> Entries shown

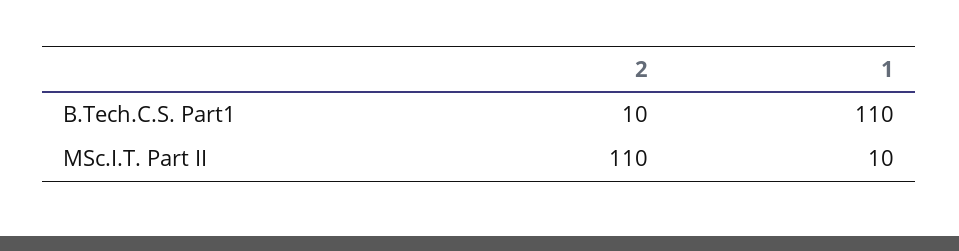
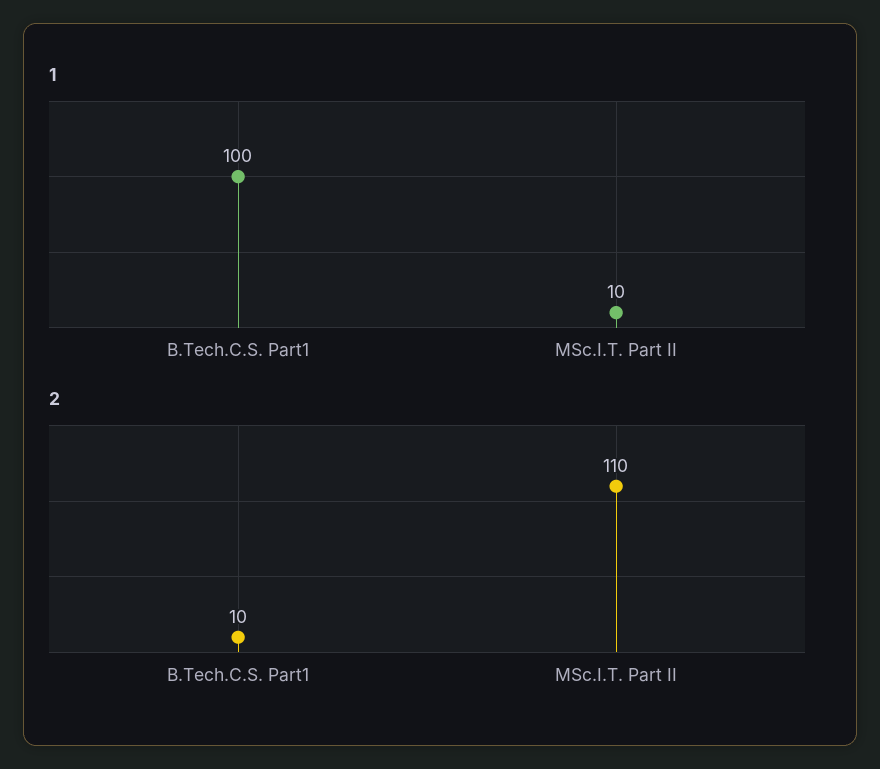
  {
    "2": {
      "B.Tech.C.S. Part1": 10,
      "MSc.I.T. Part II": 110
    },
    "1": {
-     "B.Tech.C.S. Part1": 110,
+     "B.Tech.C.S. Part1": 100,
      "MSc.I.T. Part II": 10
    }
  }

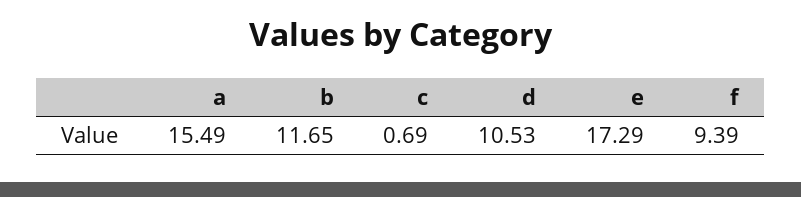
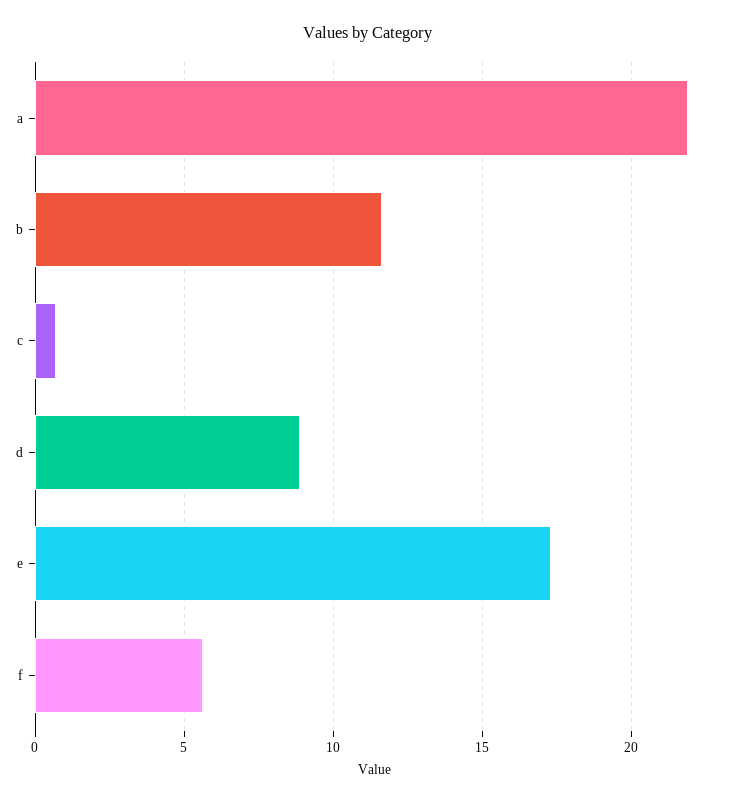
  {
-   "a": 15.49,
+   "a": 22,
    "b": 11.65,
    "c": 0.69,
-   "d": 10.53,
+   "d": 9,
    "e": 17.29,
-   "f": 9.39
+   "f": 5.5
  }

> Task prompt
If a line holds an image, leave the image out; retype everything else in the entries exactly.

> Expected answer
  {
    "2": {
      "B.Tech.C.S. Part1": 10,
      "MSc.I.T. Part II": 110
    },
    "1": {
-     "B.Tech.C.S. Part1": 110,
+     "B.Tech.C.S. Part1": 100,
      "MSc.I.T. Part II": 10
    }
  }

  {
-   "a": 15.49,
+   "a": 22,
    "b": 11.65,
    "c": 0.69,
-   "d": 10.53,
+   "d": 9,
    "e": 17.29,
-   "f": 9.39
+   "f": 5.5
  }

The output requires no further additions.